The root of the bug:
BMP headers define height and width as 32-bit *signed integers*. But code often assumes only *positive* numbers, so fails to sanitize negative values. In InsydeH2O’s BmpDecoderDxe, this means the length calculations go sideways when decompressing RLE4 or RLE8 images.
When the bug triggers during decompression, the code writes past allocated memory, allowing control over memory used by other DXE modules. In advanced attacks, this is usable for persistent malware that survives reinstalls, wipes, and OS security features.
Persistence: Implants can survive drive formatting and OS reinstall.
- Supply chain attacks: If attackers can replace logo files at manufacturing, they can backdoor systems before users ever receive them.
- Remote attacks (theoretical): If the logo file is updatable by the OS or user, malware could do this remotely via software update mechanisms.
7. References For Further Reading
- CVE-2023-40238 NVD Entry
- Binarly Research: LogoFAIL
- Lenovo Advisory: LEN-160093
- GitHub: UEFI LogoFAIL detection tools
8. How Can You Protect Yourself?
1. Check your BIOS version. Update if you’re running a vulnerable version. (See Lenovo/Supplier site for correct files.)
2. Minimize logo changes. Don’t update/replace the OEM logo unless it’s from a trusted source.

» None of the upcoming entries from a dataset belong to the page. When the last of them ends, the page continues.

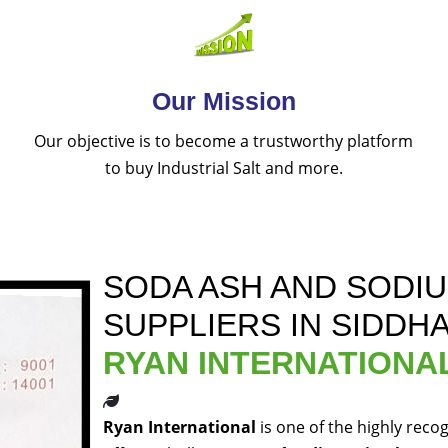
Our Mission
Our objective is to become a trustworthy platform
to buy Industrial Salt and more.
SODA ASH AND SODI
SUPPLIERS IN SIDD
RYAN INTERNATIONA
Ryan International
is one of the highly reco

Monitor vendor advisories for new UEFI and firmware vulnerabilities.
In summary:
CVE-2023-40238 (LogoFAIL) in InsydeH2O firmware reminds us that even the tiniest bug in the earliest code our laptops run can have *massive* impact—thanks to how little validation is done for “harmless” things like images.
Stay patched, don’t treat logo images as harmless, and keep an eye on your firmware updates!